On this regard, the work of McCausland and McCausland was pioneering, since recommending ablation of only one wall of the uterine cavity and avoiding the cornual areas reduced the incidence of adhesions formation after TCER [26]. Moreover, other authors have already proposed the resection of the entire upper uterine fundus, but sparing the isthmus and the immediate supraisthmic region to prevent hematometra caused by stenosis at the level of the cervical isthmus [27].

Findings obtained in the long-term follow-up of the present study showed the absence of intrauterine adhesions and/or hematometra: no patient reported, both in the hysteroscopic and clinical verification, the appearance or worsening of dysmenorrhea, and none of them had long-term complications ascribable to the development of intrauterine synechiae such as cornual hematometra. These findings lead us to suggest that the modified TCER we are proposing is able to avoid the formation of synechiae or shrinkage of the uterine cavity.

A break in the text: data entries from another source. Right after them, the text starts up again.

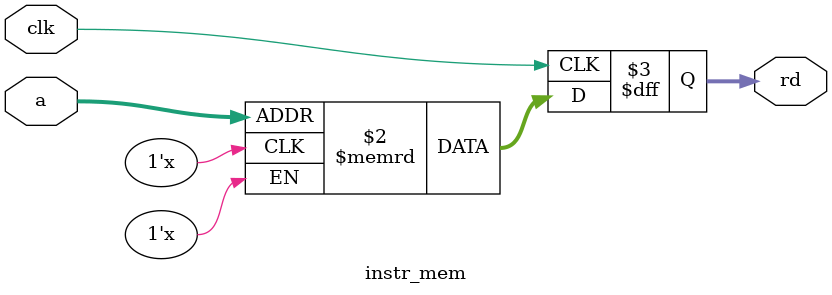
<source format=v>
 /*
    Author: Ninaad Desai
    Description: Simple, behavioral implementation of the L1 Instruction ROM (direct LUT)
 */
module instr_mem #(parameter N = 1024)(
    // input re, //  Read enable
    input clk,
    input [$clog2(N)-1:0] a,
    output [31:0] rd
);
    reg [31:0] instr [0:N-1];
    always @(posedge clk)
    begin
        // if (re)
            rd <= instr[a];
    end
endmodule
</source>
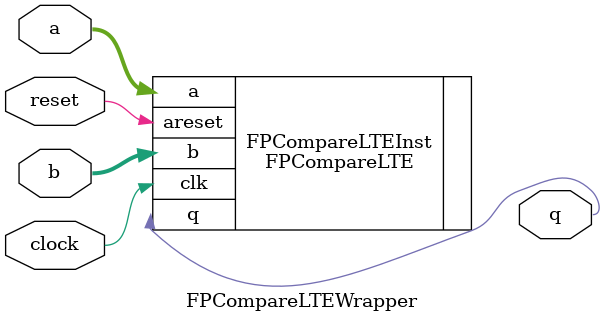
<source format=v>
module FPCompareLTEWrapper (
    input  wire        clock,
    input  wire        reset,
    input  wire [31:0] a,
    input  wire [31:0] b,
    output wire [0:0]  q
  );

  FPCompareLTE FPCompareLTEInst (
    .clk(clock)
  , .areset(reset)
  , .a(a)
  , .b(b)
  , .q(q)
  );
endmodule

</source>
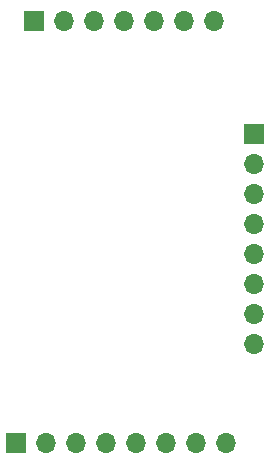
<source format=gbr>
%TF.GenerationSoftware,KiCad,Pcbnew,(6.0.0-0)*%
%TF.CreationDate,2022-02-14T20:59:40-05:00*%
%TF.ProjectId,Shifter-v6,53686966-7465-4722-9d76-362e6b696361,rev?*%
%TF.SameCoordinates,Original*%
%TF.FileFunction,Soldermask,Bot*%
%TF.FilePolarity,Negative*%
%FSLAX46Y46*%
G04 Gerber Fmt 4.6, Leading zero omitted, Abs format (unit mm)*
G04 Created by KiCad (PCBNEW (6.0.0-0)) date 2022-02-14 20:59:40*
%MOMM*%
%LPD*%
G01*
G04 APERTURE LIST*
%ADD10R,1.700000X1.700000*%
%ADD11O,1.700000X1.700000*%
G04 APERTURE END LIST*
D10*
%TO.C,J3*%
X166075000Y-65400000D03*
D11*
X168615000Y-65400000D03*
X171155000Y-65400000D03*
X173695000Y-65400000D03*
X176235000Y-65400000D03*
X178775000Y-65400000D03*
X181315000Y-65400000D03*
%TD*%
D10*
%TO.C,J2*%
X164630000Y-101100000D03*
D11*
X167170000Y-101100000D03*
X169710000Y-101100000D03*
X172250000Y-101100000D03*
X174790000Y-101100000D03*
X177330000Y-101100000D03*
X179870000Y-101100000D03*
X182410000Y-101100000D03*
%TD*%
D10*
%TO.C,J1*%
X184700000Y-74970000D03*
D11*
X184700000Y-77510000D03*
X184700000Y-80050000D03*
X184700000Y-82590000D03*
X184700000Y-85130000D03*
X184700000Y-87670000D03*
X184700000Y-90210000D03*
X184700000Y-92750000D03*
%TD*%
M02*

</source>
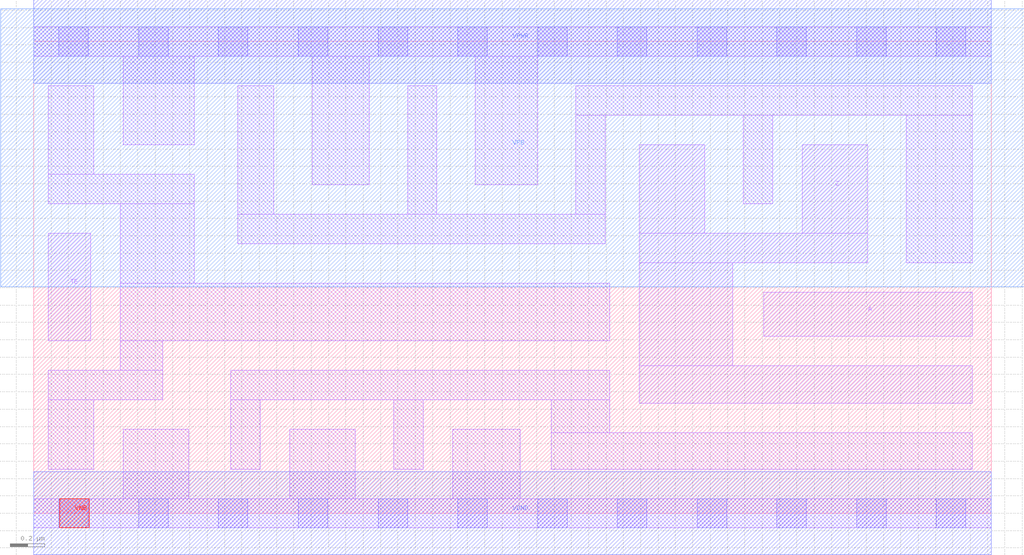
<source format=lef>
# Copyright 2020 The SkyWater PDK Authors
#
# Licensed under the Apache License, Version 2.0 (the "License");
# you may not use this file except in compliance with the License.
# You may obtain a copy of the License at
#
#     https://www.apache.org/licenses/LICENSE-2.0
#
# Unless required by applicable law or agreed to in writing, software
# distributed under the License is distributed on an "AS IS" BASIS,
# WITHOUT WARRANTIES OR CONDITIONS OF ANY KIND, either express or implied.
# See the License for the specific language governing permissions and
# limitations under the License.
#
# SPDX-License-Identifier: Apache-2.0

VERSION 5.7 ;
  NOWIREEXTENSIONATPIN ON ;
  DIVIDERCHAR "/" ;
  BUSBITCHARS "[]" ;
PROPERTYDEFINITIONS
  MACRO maskLayoutSubType STRING ;
  MACRO prCellType STRING ;
  MACRO originalViewName STRING ;
END PROPERTYDEFINITIONS
MACRO sky130_fd_sc_hdll__einvp_4
  CLASS CORE ;
  FOREIGN sky130_fd_sc_hdll__einvp_4 ;
  ORIGIN  0.000000  0.000000 ;
  SIZE  5.520000 BY  2.720000 ;
  SYMMETRY X Y R90 ;
  SITE unithd ;
  PIN A
    ANTENNAGATEAREA  1.110000 ;
    DIRECTION INPUT ;
    USE SIGNAL ;
    PORT
      LAYER li1 ;
        RECT 4.210000 1.020000 5.410000 1.275000 ;
    END
  END A
  PIN TE
    ANTENNAGATEAREA  0.667500 ;
    DIRECTION INPUT ;
    USE SIGNAL ;
    PORT
      LAYER li1 ;
        RECT 0.085000 0.995000 0.330000 1.615000 ;
    END
  END TE
  PIN VGND
    ANTENNADIFFAREA  0.598000 ;
    DIRECTION INOUT ;
    USE SIGNAL ;
    PORT
      LAYER met1 ;
        RECT 0.000000 -0.240000 5.520000 0.240000 ;
    END
  END VGND
  PIN VNB
    PORT
      LAYER pwell ;
        RECT 0.150000 -0.085000 0.320000 0.085000 ;
    END
  END VNB
  PIN VPB
    PORT
      LAYER nwell ;
        RECT -0.190000 1.305000 5.710000 2.910000 ;
    END
  END VPB
  PIN VPWR
    ANTENNADIFFAREA  0.815200 ;
    DIRECTION INOUT ;
    USE SIGNAL ;
    PORT
      LAYER met1 ;
        RECT 0.000000 2.480000 5.520000 2.960000 ;
    END
  END VPWR
  PIN Z
    ANTENNADIFFAREA  0.996000 ;
    DIRECTION OUTPUT ;
    USE SIGNAL ;
    PORT
      LAYER li1 ;
        RECT 3.490000 0.635000 5.410000 0.850000 ;
        RECT 3.490000 0.850000 4.030000 1.445000 ;
        RECT 3.490000 1.445000 4.810000 1.615000 ;
        RECT 3.490000 1.615000 3.870000 2.125000 ;
        RECT 4.430000 1.615000 4.810000 2.125000 ;
    END
  END Z
  OBS
    LAYER li1 ;
      RECT 0.000000 -0.085000 5.520000 0.085000 ;
      RECT 0.000000  2.635000 5.520000 2.805000 ;
      RECT 0.085000  0.255000 0.345000 0.655000 ;
      RECT 0.085000  0.655000 0.745000 0.825000 ;
      RECT 0.085000  1.785000 0.925000 1.955000 ;
      RECT 0.085000  1.955000 0.345000 2.465000 ;
      RECT 0.500000  0.825000 0.745000 0.995000 ;
      RECT 0.500000  0.995000 3.320000 1.325000 ;
      RECT 0.500000  1.325000 0.925000 1.785000 ;
      RECT 0.515000  0.085000 0.895000 0.485000 ;
      RECT 0.515000  2.125000 0.925000 2.635000 ;
      RECT 1.135000  0.255000 1.305000 0.655000 ;
      RECT 1.135000  0.655000 3.320000 0.825000 ;
      RECT 1.175000  1.555000 3.295000 1.725000 ;
      RECT 1.175000  1.725000 1.385000 2.465000 ;
      RECT 1.475000  0.085000 1.855000 0.485000 ;
      RECT 1.605000  1.895000 1.935000 2.635000 ;
      RECT 2.075000  0.255000 2.245000 0.655000 ;
      RECT 2.155000  1.725000 2.325000 2.465000 ;
      RECT 2.415000  0.085000 2.805000 0.485000 ;
      RECT 2.545000  1.895000 2.905000 2.635000 ;
      RECT 2.985000  0.255000 5.410000 0.465000 ;
      RECT 2.985000  0.465000 3.320000 0.655000 ;
      RECT 3.125000  1.725000 3.295000 2.295000 ;
      RECT 3.125000  2.295000 5.410000 2.465000 ;
      RECT 4.090000  1.785000 4.260000 2.295000 ;
      RECT 5.030000  1.445000 5.410000 2.295000 ;
    LAYER mcon ;
      RECT 0.145000 -0.085000 0.315000 0.085000 ;
      RECT 0.145000  2.635000 0.315000 2.805000 ;
      RECT 0.605000 -0.085000 0.775000 0.085000 ;
      RECT 0.605000  2.635000 0.775000 2.805000 ;
      RECT 1.065000 -0.085000 1.235000 0.085000 ;
      RECT 1.065000  2.635000 1.235000 2.805000 ;
      RECT 1.525000 -0.085000 1.695000 0.085000 ;
      RECT 1.525000  2.635000 1.695000 2.805000 ;
      RECT 1.985000 -0.085000 2.155000 0.085000 ;
      RECT 1.985000  2.635000 2.155000 2.805000 ;
      RECT 2.445000 -0.085000 2.615000 0.085000 ;
      RECT 2.445000  2.635000 2.615000 2.805000 ;
      RECT 2.905000 -0.085000 3.075000 0.085000 ;
      RECT 2.905000  2.635000 3.075000 2.805000 ;
      RECT 3.365000 -0.085000 3.535000 0.085000 ;
      RECT 3.365000  2.635000 3.535000 2.805000 ;
      RECT 3.825000 -0.085000 3.995000 0.085000 ;
      RECT 3.825000  2.635000 3.995000 2.805000 ;
      RECT 4.285000 -0.085000 4.455000 0.085000 ;
      RECT 4.285000  2.635000 4.455000 2.805000 ;
      RECT 4.745000 -0.085000 4.915000 0.085000 ;
      RECT 4.745000  2.635000 4.915000 2.805000 ;
      RECT 5.205000 -0.085000 5.375000 0.085000 ;
      RECT 5.205000  2.635000 5.375000 2.805000 ;
  END
  PROPERTY maskLayoutSubType "abstract" ;
  PROPERTY prCellType "standard" ;
  PROPERTY originalViewName "layout" ;
END sky130_fd_sc_hdll__einvp_4
END LIBRARY

</source>
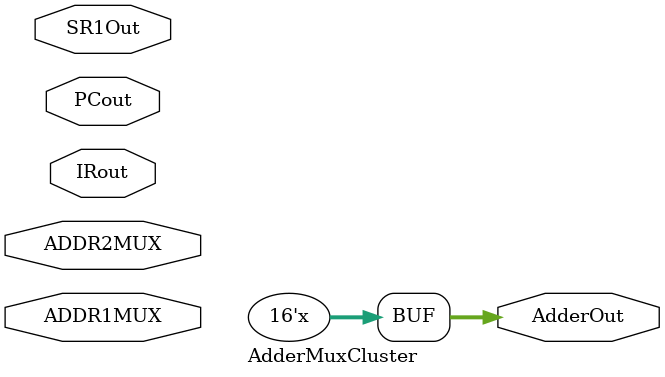
<source format=sv>
module AdderMuxCluster(	input logic ADDR1MUX,
								input logic [1:0] ADDR2MUX,
								input logic [15:0] IRout, 
								input logic [15:0] PCout, SR1Out, 
								output logic [15:0] AdderOut);
logic [15:0] Adder1Out, Adder2Out;
								
always_comb

begin
	if(ADDR1MUX == 1'b1)
		Adder1Out <= PCout;
	else 
		Adder1Out <= SR1Out;
	
	case(ADDR2MUX)
	2'b00: 	Adder2Out <= 16'b0;
	2'b01: 	if (IRout[15])
					Adder2Out <= {10'b1111111111, IRout[5:0]};
				else
					Adder2Out <= {10'b0000000000, IRout[5:0]};
	2'b10: 	if (IRout[15])
					Adder2Out <= {7'b1111111, IRout[8:0]};
				else
					Adder2Out <= {7'b0000000, IRout[8:0]};
	2'b11: 	if (IRout[15])
					Adder2Out <= {5'b11111, IRout[10:0]};
				else
					Adder2Out <= {5'b00000, IRout[10:0]};	
	endcase			
	AdderOut = Adder1Out + Adder2Out;
end
endmodule


</source>
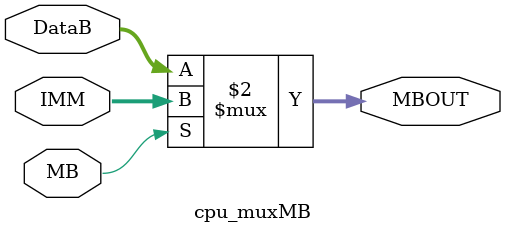
<source format=v>
module cpu_muxMB(DataB,IMM,MB,MBOUT);

input  [7:0] DataB;
input  [7:0] IMM;
input  	    MB;
output [7:0] MBOUT;

assign MBOUT = (MB == 1'b0) ? DataB : IMM;

endmodule


</source>
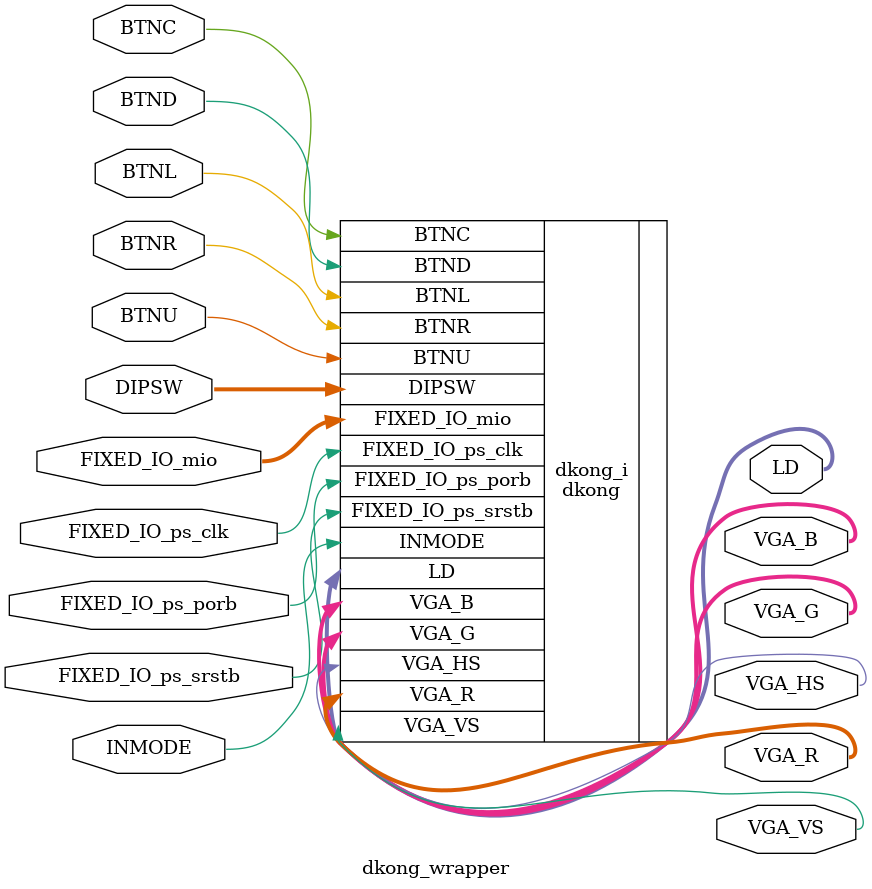
<source format=v>
`timescale 1 ps / 1 ps

module dkong_wrapper
   (BTNC,
    BTND,
    BTNL,
    BTNR,
    BTNU,
    DIPSW,
    FIXED_IO_mio,
    FIXED_IO_ps_clk,
    FIXED_IO_ps_porb,
    FIXED_IO_ps_srstb,
    INMODE,
    LD,
    VGA_B,
    VGA_G,
    VGA_HS,
    VGA_R,
    VGA_VS);
  input [0:0]BTNC;
  input [0:0]BTND;
  input [0:0]BTNL;
  input [0:0]BTNR;
  input [0:0]BTNU;
  input [1:0]DIPSW;
  inout [53:0]FIXED_IO_mio;
  inout FIXED_IO_ps_clk;
  inout FIXED_IO_ps_porb;
  inout FIXED_IO_ps_srstb;
  input INMODE;
  output [7:0]LD;
  output [3:0]VGA_B;
  output [3:0]VGA_G;
  output VGA_HS;
  output [3:0]VGA_R;
  output VGA_VS;

  wire [0:0]BTNC;
  wire [0:0]BTND;
  wire [0:0]BTNL;
  wire [0:0]BTNR;
  wire [0:0]BTNU;
  wire [1:0]DIPSW;
  wire [53:0]FIXED_IO_mio;
  wire FIXED_IO_ps_clk;
  wire FIXED_IO_ps_porb;
  wire FIXED_IO_ps_srstb;
  wire INMODE;
  wire [7:0]LD;
  wire [3:0]VGA_B;
  wire [3:0]VGA_G;
  wire VGA_HS;
  wire [3:0]VGA_R;
  wire VGA_VS;

  dkong dkong_i
       (.BTNC(BTNC),
        .BTND(BTND),
        .BTNL(BTNL),
        .BTNR(BTNR),
        .BTNU(BTNU),
        .DIPSW(DIPSW),
        .FIXED_IO_mio(FIXED_IO_mio),
        .FIXED_IO_ps_clk(FIXED_IO_ps_clk),
        .FIXED_IO_ps_porb(FIXED_IO_ps_porb),
        .FIXED_IO_ps_srstb(FIXED_IO_ps_srstb),
        .INMODE(INMODE),
        .LD(LD),
        .VGA_B(VGA_B),
        .VGA_G(VGA_G),
        .VGA_HS(VGA_HS),
        .VGA_R(VGA_R),
        .VGA_VS(VGA_VS));
endmodule

</source>
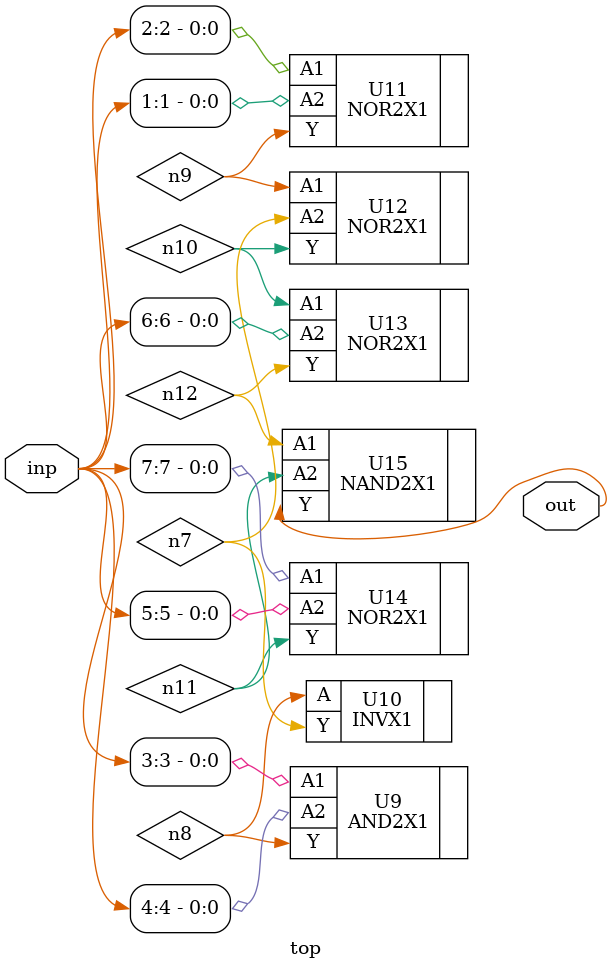
<source format=sv>


module top ( inp, out );
  input [7:0] inp;
  output out;
  wire   n7, n8, n9, n10, n11, n12;

  AND2X1 U9 ( .A1(inp[3]), .A2(inp[4]), .Y(n8) );
  INVX1 U10 ( .A(n8), .Y(n7) );
  NOR2X1 U11 ( .A1(inp[2]), .A2(inp[1]), .Y(n9) );
  NOR2X1 U12 ( .A1(n9), .A2(n7), .Y(n10) );
  NOR2X1 U13 ( .A1(n10), .A2(inp[6]), .Y(n12) );
  NOR2X1 U14 ( .A1(inp[7]), .A2(inp[5]), .Y(n11) );
  NAND2X1 U15 ( .A1(n12), .A2(n11), .Y(out) );
endmodule


</source>
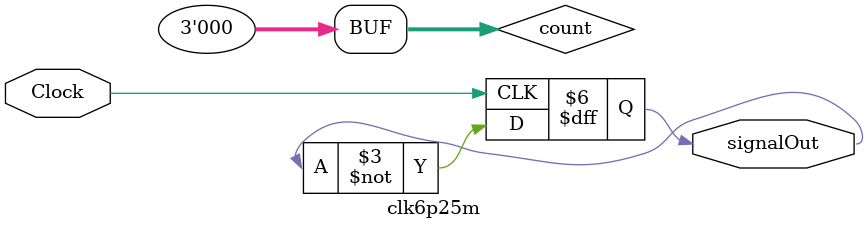
<source format=v>
`timescale 1ns / 1ps

    module clk6p25m(
        input Clock,
        output reg signalOut
        );
            reg [2:0]count;
        
        initial begin
            count  = {3{1'b0}};
            signalOut = 1'b0;
        end
        
        always @ ( posedge Clock) begin
            signalOut <= (count == 0? ~signalOut : signalOut);
        end
    endmodule


</source>
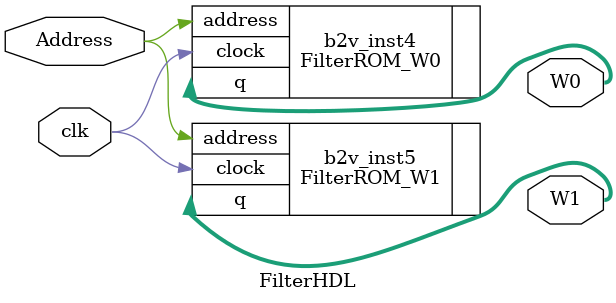
<source format=v>


module FilterHDL(
	clk,
	Address,
	W0,
	W1
);


input wire	clk;
input wire	Address;
output wire	[71:0] W0;
output wire	[71:0] W1;






FilterROM_W0	b2v_inst4(
	.clock(clk),
	.address(Address),
	.q(W0));


FilterROM_W1	b2v_inst5(
	.clock(clk),
	.address(Address),
	.q(W1));


endmodule

</source>
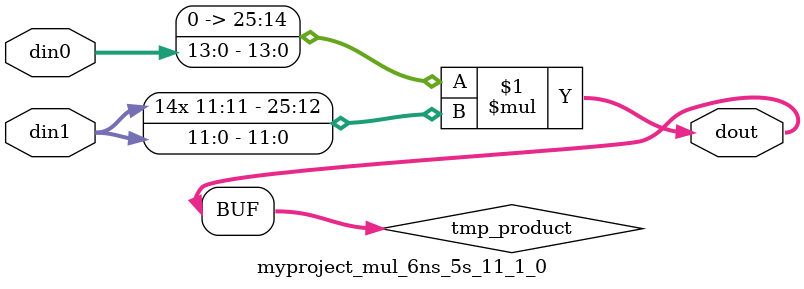
<source format=v>

`timescale 1 ns / 1 ps

  module myproject_mul_6ns_5s_11_1_0(din0, din1, dout);
parameter ID = 1;
parameter NUM_STAGE = 0;
parameter din0_WIDTH = 14;
parameter din1_WIDTH = 12;
parameter dout_WIDTH = 26;

input [din0_WIDTH - 1 : 0] din0; 
input [din1_WIDTH - 1 : 0] din1; 
output [dout_WIDTH - 1 : 0] dout;

wire signed [dout_WIDTH - 1 : 0] tmp_product;











assign tmp_product = $signed({1'b0, din0}) * $signed(din1);










assign dout = tmp_product;







endmodule

</source>
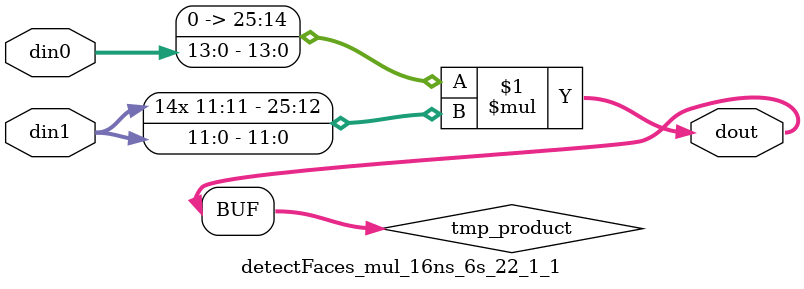
<source format=v>

`timescale 1 ns / 1 ps

  module detectFaces_mul_16ns_6s_22_1_1(din0, din1, dout);
parameter ID = 1;
parameter NUM_STAGE = 0;
parameter din0_WIDTH = 14;
parameter din1_WIDTH = 12;
parameter dout_WIDTH = 26;

input [din0_WIDTH - 1 : 0] din0; 
input [din1_WIDTH - 1 : 0] din1; 
output [dout_WIDTH - 1 : 0] dout;

wire signed [dout_WIDTH - 1 : 0] tmp_product;











assign tmp_product = $signed({1'b0, din0}) * $signed(din1);










assign dout = tmp_product;







endmodule

</source>
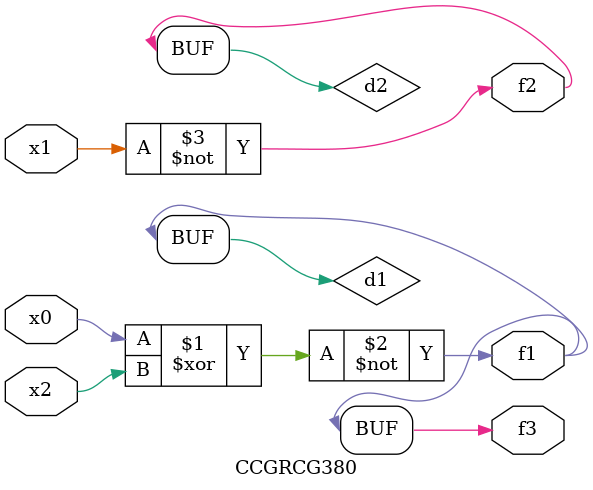
<source format=v>
module CCGRCG380(
	input x0, x1, x2,
	output f1, f2, f3
);

	wire d1, d2, d3;

	xnor (d1, x0, x2);
	nand (d2, x1);
	nor (d3, x1, x2);
	assign f1 = d1;
	assign f2 = d2;
	assign f3 = d1;
endmodule

</source>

The second clinical matter that merits discussion refers to the absence in our study of intra- and peri-operative complications (uterine perforation, hemorrhage, excess fluid absorption, and thermic damages to peri-uterine structures). Cornual myometrium is indeed notoriously thin and thus with low resistance, therefore representing the critical area for any procedure performed at uterine fundus. Deciding not to treat such zone, we simplified the procedure making uterine perforations or thermic damages to peri-uterine structures improbable or at least less frequent compared to the conventional technique. Nevertheless, in modified TCER, the exposure of a smaller surface of the myometrium and the short operating time needed may together contribute to reduce absorption of hypotonic, electrolyte-free non-conductive distention solution, consequently not allowing the development of the overload syndrome [28].

It could be criticized that the residual endometrial tissue not removed in uterine fundus and cornual areas may be the site of putative pre- or markedly malignant lesions. We took care of this criticism, and so, we submitted our patients to an endometrial surveillance by endometrial biopsy under hysteroscopic guidance. Our follow-up hysteroscopies consented to visualize and collect samples from fundus and corneal areas in every patient. On the contrary, in the conventional TCER technique, the habitual collapse of the uterine walls and the formation of synechiae may hinder endometrial biopsy. Whether such a problem does not seem to affect low-risk population (i.e., patients with pre-ablation biopsy negative for hyperplasia and negative medical history for common risk factors for uterine neoplasia) [29], modified TCER may represent a valid therapeutic option for those patients considered at increased risk of developing hyperplasia and endometrial carcinoma. The unquestionable advantage of TCER, as opposed to new-generation destructive ablation methods, is to provide additional tissue for histological examination of the endometrium so that it is possible to detect any presence of micro foci of neoplasia or a high risk for it in the resected material previously not diagnosed in pre-surgical biopsy [30]. On the other hand, patients with increased risk of hyperplasia or endometrial neoplasia frequently are also at higher risk for major surgery, such is hysterectomy. Indeed, cardiovascular diseases, severe obesity, chronic nephropathies, coagulopathies, and hepatopathies are often co-existent with a history of meno- or metrorrhagia and also imply a high surgical and anesthesiological risks. The modified TCER we propose can be even more suitable for those “complex” patients, since it would have the advantage to be performed more quickly, with less intra- and peri-operative complications that the endometrial resection used so far.

In conclusion, despite the limitation due to the small sample size, our data on complications and the low (11.3 %) prevalence of bleeding persistence after operative hysteroscopy would suggest that modified TCER is a technique easy to perform, effective in the resolution of long-term menorrhagia and useful in patients with high surgical and anesthesiological risks. In addition, this new approach allows avoiding the formation of synechiae and the shrinkage of the uterine cavity that may be the cause for various long-term complications, such as the delay in the diagnosis of endometrial carcinoma onset.